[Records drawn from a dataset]

▶

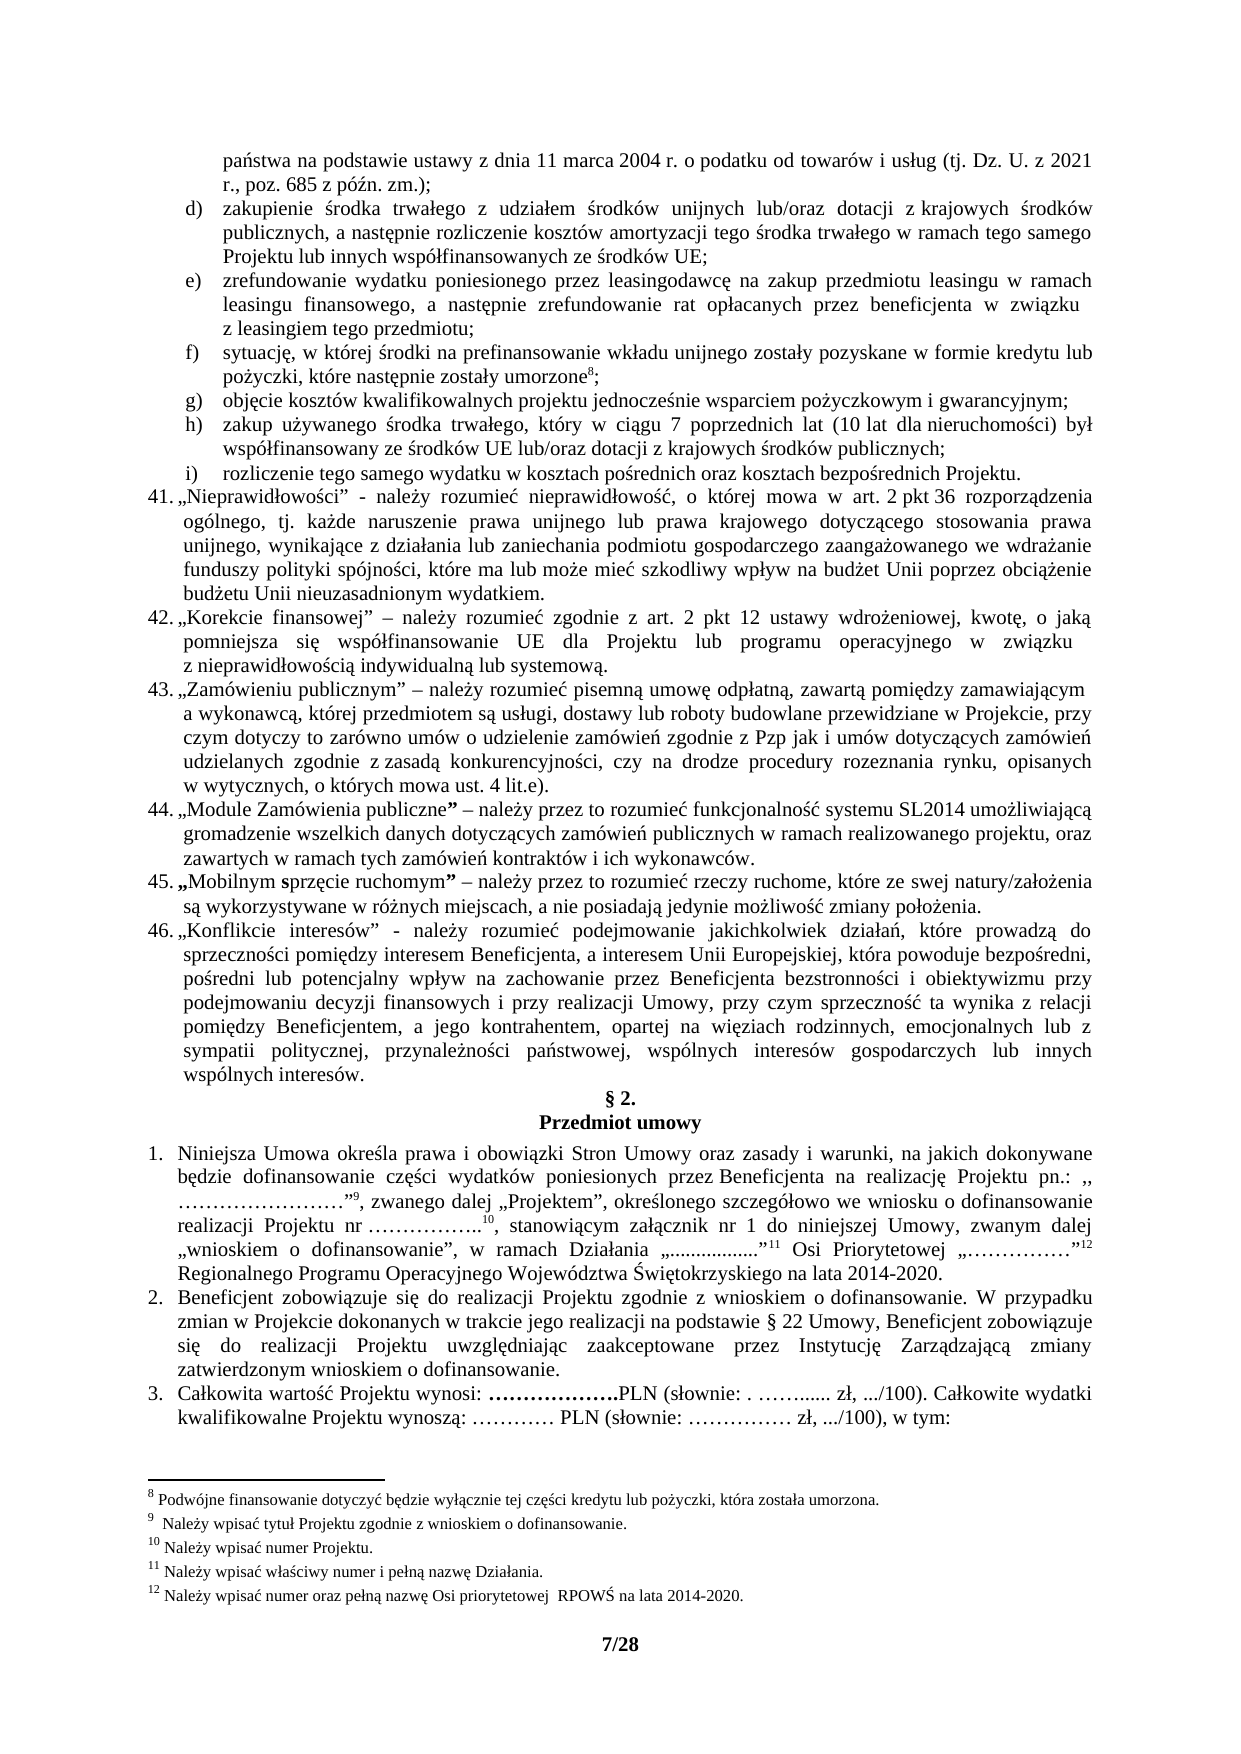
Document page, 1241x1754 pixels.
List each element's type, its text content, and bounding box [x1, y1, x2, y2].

list sytuację, w której środki na prefinansowanie wkładu unijnego zostały pozyskane w formie kredytu lub pożyczki, które następnie zostały umorzone; [185, 340, 1093, 388]
list zakup używanego środka trwałego, który w ciągu 7 poprzednich lat (10 lat dla nieruchomości) był współfinansowany ze środków UE lub/oraz dotacji z krajowych środków publicznych; [185, 412, 1093, 460]
list Całkowita wartość Projektu wynosi: ……………….PLN (słownie: . ……...... zł, .../100). Całkowite wydatki kwalifikowalne Projektu wynoszą: ………… PLN (słownie: …………… zł, .../100), w tym: [148, 1381, 1093, 1429]
list „Korekcie finansowej” – należy rozumieć zgodnie z art. 2 pkt 12 ustawy wdrożeniowej, kwotę, o jaką pomniejsza się współfinansowanie UE dla Projektu lub programu operacyjnego w związku z nieprawidłowością indywidualną lub systemową. [148, 605, 1093, 677]
list zrefundowanie wydatku poniesionego przez leasingodawcę na zakup przedmiotu leasingu w ramach leasingu finansowego, a następnie zrefundowanie rat opłacanych przez beneficjenta w związku z leasingiem tego przedmiotu; [185, 268, 1093, 340]
list Beneficjent zobowiązuje się do realizacji Projektu zgodnie z wnioskiem o dofinansowanie. W przypadku zmian w Projekcie dokonanych w trakcie jego realizacji na podstawie § 22 Umowy, Beneficjent zobowiązuje się do realizacji Projektu uwzględniając zaakceptowane przez Instytucję Zarządzającą zmiany zatwierdzonym wnioskiem o dofinansowanie. [148, 1285, 1093, 1381]
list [185, 148, 1093, 196]
list zakupienie środka trwałego z udziałem środków unijnych lub/oraz dotacji z krajowych środków publicznych, a następnie rozliczenie kosztów amortyzacji tego środka trwałego w ramach tego samego Projektu lub innych współfinansowanych ze środków UE; [185, 196, 1093, 268]
list Niniejsza Umowa określa prawa i obowiązki Stron Umowy oraz zasady i warunki, na jakich dokonywane będzie dofinansowanie części wydatków poniesionych przez Beneficjenta na realizację Projektu pn.: ,,……………………”, zwanego dalej „Projektem”, określonego szczegółowo we wniosku o dofinansowanie realizacji Projektu nr …………….., stanowiącym załącznik nr 1 do niniejszej Umowy, zwanym dalej „wnioskiem o dofinansowanie”, w ramach Działania „.................” Osi Priorytetowej „……………” Regionalnego Programu Operacyjnego Województwa Świętokrzyskiego na lata 2014-2020. [148, 1140, 1093, 1285]
list rozliczenie tego samego wydatku w kosztach pośrednich oraz kosztach bezpośrednich Projektu. [185, 460, 1093, 484]
list „Nieprawidłowości” - należy rozumieć nieprawidłowość, o której mowa w art. 2 pkt 36 rozporządzenia ogólnego, tj. każde naruszenie prawa unijnego lub prawa krajowego dotyczącego stosowania prawa unijnego, wynikające z działania lub zaniechania podmiotu gospodarczego zaangażowanego we wdrażanie funduszy polityki spójności, które ma lub może mieć szkodliwy wpływ na budżet Unii poprzez obciążenie budżetu Unii nieuzasadnionym wydatkiem. [148, 484, 1093, 605]
list „Konflikcie interesów” - należy rozumieć podejmowanie jakichkolwiek działań, które prowadzą do sprzeczności pomiędzy interesem Beneficjenta, a interesem Unii Europejskiej, która powoduje bezpośredni, pośredni lub potencjalny wpływ na zachowanie przez Beneficjenta bezstronności i obiektywizmu przy podejmowaniu decyzji finansowych i przy realizacji Umowy, przy czym sprzeczność ta wynika z relacji pomiędzy Beneficjentem, a jego kontrahentem, opartej na więziach rodzinnych, emocjonalnych lub z sympatii politycznej, przynależności państwowej, wspólnych interesów gospodarczych lub innych wspólnych interesów. [148, 918, 1093, 1086]
list objęcie kosztów kwalifikowalnych projektu jednocześnie wsparciem pożyczkowym i gwarancyjnym; [185, 388, 1093, 412]
list „Zamówieniu publicznym” – należy rozumieć pisemną umowę odpłatną, zawartą pomiędzy zamawiającym a wykonawcą, której przedmiotem są usługi, dostawy lub roboty budowlane przewidziane w Projekcie, przy czym dotyczy to zarówno umów o udzielenie zamówień zgodnie z Pzp jak i umów dotyczących zamówień udzielanych zgodnie z zasadą konkurencyjności, czy na drodze procedury rozeznania rynku, opisanych w wytycznych, o których mowa ust. 4 lit.e). [148, 677, 1093, 797]
list „Mobilnym sprzęcie ruchomym” – należy przez to rozumieć rzeczy ruchome, które ze swej natury/założenia są wykorzystywane w różnych miejscach, a nie posiadają jedynie możliwość zmiany położenia. [148, 869, 1093, 918]
subtitle § 2. Przedmiot umowy [148, 1086, 1093, 1134]
list „Module Zamówienia publiczne” – należy przez to rozumieć funkcjonalność systemu SL2014 umożliwiającą gromadzenie wszelkich danych dotyczących zamówień publicznych w ramach realizowanego projektu, oraz zawartych w ramach tych zamówień kontraktów i ich wykonawców. [148, 797, 1093, 869]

◀

• [How to complete this task]: Starting from the data above, filter for lines with "Projekcie" and copy each one.

• [Finished task]:
list Beneficjent zobowiązuje się do realizacji Projektu zgodnie z wnioskiem o dofinansowanie. W przypadku zmian w Projekcie dokonanych w trakcie jego realizacji na podstawie § 22 Umowy, Beneficjent zobowiązuje się do realizacji Projektu uwzględniając zaakceptowane przez Instytucję Zarządzającą zmiany zatwierdzonym wnioskiem o dofinansowanie. [148, 1285, 1093, 1381]
list „Zamówieniu publicznym” – należy rozumieć pisemną umowę odpłatną, zawartą pomiędzy zamawiającym a wykonawcą, której przedmiotem są usługi, dostawy lub roboty budowlane przewidziane w Projekcie, przy czym dotyczy to zarówno umów o udzielenie zamówień zgodnie z Pzp jak i umów dotyczących zamówień udzielanych zgodnie z zasadą konkurencyjności, czy na drodze procedury rozeznania rynku, opisanych w wytycznych, o których mowa ust. 4 lit.e). [148, 677, 1093, 797]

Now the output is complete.